The preparation of a silicoaluminophosphate composition with a CHA framework structure in the presence of fluoride is reported in the PhD dissertation of Erling Halvorsen (K.-P. Lillerud, thesis advisor; University of Oslo, Department of Chemistry, 1996). This material is designated UiO-S4. In this work the authors claim that the preparation of pure UiO-S4 requires a TEAOH/Al2O3 ratio of 2 and low to medium HF content (HF/Al2O3=0.15-0.7). At lower TEAOH levels, mixtures of SAPO-5, SAPO-34, UiO-S6, and UiO-S4 were formed. For pure UiO-S4 the gel composition 2.0 TEAOH.1.0 Al2O3.1.0 P2O5.0.1 SiO2.0.2 HF.50 H2O was digested at 150° C. for 21 hours. Halvorsen indicated that the XRD pattern of the as-synthesized product did not resemble the pattern of SAPO-34 much, but upon calcination the familiar pattern of SAPO-34 is observed. Elemental analysis of the product showed (mole fraction, normalized) P 0.461, Al 0.499, Si 0.032, F 0.08. The average crystallite size was approximately 1.0 micrometer. While presenting new materials, including the production of SAPO-34 in a mixture of materials, there was no testing for use in the MTO process.
The synthesis of SAPO-34 with TEAOH and HF is shown in U.S. Pat. No. 5,096,684. Example 10 uses gel composition 1.0 TEAOH.0.6 SiO2.1.5 Al2O3.0.7 P2O5.100H2O.1.0 HF and SEM analysis of the product shows nearly cubic crystals 2-15 μm in size, and a composition of Si0.13Al0.49P0.38. Example 11 uses gel composition 1.0 TEAOH.1.00 SiO2. 1.75 Al2O3.0.75 P2O5.100H2O.1.0 HF and produces a product with composition Si0.12Al0.50P0.38. These preps are characterized by high SiO2 levels in the reaction media and generate large crystals for the products.
A method of synthesizing aluminophosphate and silicoaluminophosphate molecular sieves and in particular to the synthesis of aluminophosphate and silicoaluminophosphate molecular sieves using N-methylethanolamine (MEA) as template with or without a source of fluoride is described in U.S. Pat.

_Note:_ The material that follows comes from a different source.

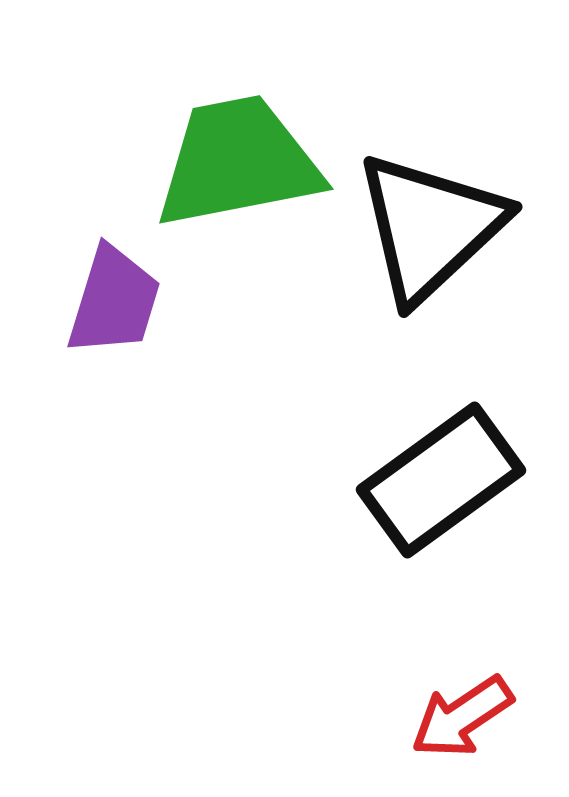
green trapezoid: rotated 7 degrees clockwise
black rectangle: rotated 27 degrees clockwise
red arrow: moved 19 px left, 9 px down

No. 6,767,858 B1. In example 1 the use of N-methyl ethanolamine as sole template results in good quality SAPO of CHA framework type but with 1.94 Si/CHA cage (16 mol % Si). In example 2, by combining TEACl with the MEA, SAPO with 0.96 Si/CHA cage (8 mol % Si) was produced. Alternatively, in example 3, by incorporating a F-source with the MEA, a SAPO molecular sieve of CHA framework type with an even lower level of silicon, 0.31 Si/CHA cage (2.5 mol % Si) was prepared. In all cases, no indication of crystal size or particle size was given. In the later case the equimolar Al and P content suggested that the acid site density would be very low which will produce a poor MTO catalyst, and not be an improvement.
The current state of production of a suitable SAPO-34 is still fraught with problems such as the generation of intergrowths in the crystals that results in crystals with a structure that has part CHA framework type and part AEI framework type, or the production of crystals that are too large. The mixture of framework types in the catalyst lowers the selectivity, and crystals that are too large rapidly coke up and have reduced activity in the process of methanol to olefin conversion.